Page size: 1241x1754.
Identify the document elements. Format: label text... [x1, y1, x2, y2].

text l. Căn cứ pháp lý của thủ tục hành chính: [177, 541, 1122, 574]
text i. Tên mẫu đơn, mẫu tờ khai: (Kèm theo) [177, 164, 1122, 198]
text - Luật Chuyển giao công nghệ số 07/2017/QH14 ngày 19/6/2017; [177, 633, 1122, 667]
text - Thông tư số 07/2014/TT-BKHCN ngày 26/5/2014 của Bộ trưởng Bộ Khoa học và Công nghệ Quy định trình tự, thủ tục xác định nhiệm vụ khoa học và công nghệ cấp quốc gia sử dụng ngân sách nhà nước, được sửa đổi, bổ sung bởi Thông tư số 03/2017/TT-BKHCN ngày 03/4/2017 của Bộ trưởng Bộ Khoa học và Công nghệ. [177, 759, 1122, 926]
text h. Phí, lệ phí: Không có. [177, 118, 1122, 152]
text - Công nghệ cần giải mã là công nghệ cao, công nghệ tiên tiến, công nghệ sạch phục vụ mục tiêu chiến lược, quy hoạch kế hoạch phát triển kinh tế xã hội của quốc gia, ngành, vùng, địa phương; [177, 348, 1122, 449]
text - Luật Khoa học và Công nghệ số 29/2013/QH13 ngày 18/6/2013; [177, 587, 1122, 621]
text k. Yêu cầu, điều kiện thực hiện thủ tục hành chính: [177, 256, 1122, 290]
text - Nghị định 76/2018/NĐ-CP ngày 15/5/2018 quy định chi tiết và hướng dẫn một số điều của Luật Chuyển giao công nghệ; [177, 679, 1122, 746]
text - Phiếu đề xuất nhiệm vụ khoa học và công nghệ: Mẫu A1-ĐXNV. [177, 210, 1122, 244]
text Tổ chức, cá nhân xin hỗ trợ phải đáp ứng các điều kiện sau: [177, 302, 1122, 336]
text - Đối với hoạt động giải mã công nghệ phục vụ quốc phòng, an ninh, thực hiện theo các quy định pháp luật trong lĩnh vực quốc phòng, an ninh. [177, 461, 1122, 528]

___

:: ASSIGNMENT ::
Go through the data and return every record exactly.

:: RESPONSE AREA ::
Page size: 1241x1754.
Identify the document elements. Format: label text... [x1, y1, x2, y2].

text l. Căn cứ pháp lý của thủ tục hành chính: [177, 541, 1122, 574]
text i. Tên mẫu đơn, mẫu tờ khai: (Kèm theo) [177, 164, 1122, 198]
text - Luật Chuyển giao công nghệ số 07/2017/QH14 ngày 19/6/2017; [177, 633, 1122, 667]
text - Thông tư số 07/2014/TT-BKHCN ngày 26/5/2014 của Bộ trưởng Bộ Khoa học và Công nghệ Quy định trình tự, thủ tục xác định nhiệm vụ khoa học và công nghệ cấp quốc gia sử dụng ngân sách nhà nước, được sửa đổi, bổ sung bởi Thông tư số 03/2017/TT-BKHCN ngày 03/4/2017 của Bộ trưởng Bộ Khoa học và Công nghệ. [177, 759, 1122, 926]
text h. Phí, lệ phí: Không có. [177, 118, 1122, 152]
text - Công nghệ cần giải mã là công nghệ cao, công nghệ tiên tiến, công nghệ sạch phục vụ mục tiêu chiến lược, quy hoạch kế hoạch phát triển kinh tế xã hội của quốc gia, ngành, vùng, địa phương; [177, 348, 1122, 449]
text - Luật Khoa học và Công nghệ số 29/2013/QH13 ngày 18/6/2013; [177, 587, 1122, 621]
text k. Yêu cầu, điều kiện thực hiện thủ tục hành chính: [177, 256, 1122, 290]
text - Nghị định 76/2018/NĐ-CP ngày 15/5/2018 quy định chi tiết và hướng dẫn một số điều của Luật Chuyển giao công nghệ; [177, 679, 1122, 746]
text - Phiếu đề xuất nhiệm vụ khoa học và công nghệ: Mẫu A1-ĐXNV. [177, 210, 1122, 244]
text Tổ chức, cá nhân xin hỗ trợ phải đáp ứng các điều kiện sau: [177, 302, 1122, 336]
text - Đối với hoạt động giải mã công nghệ phục vụ quốc phòng, an ninh, thực hiện theo các quy định pháp luật trong lĩnh vực quốc phòng, an ninh. [177, 461, 1122, 528]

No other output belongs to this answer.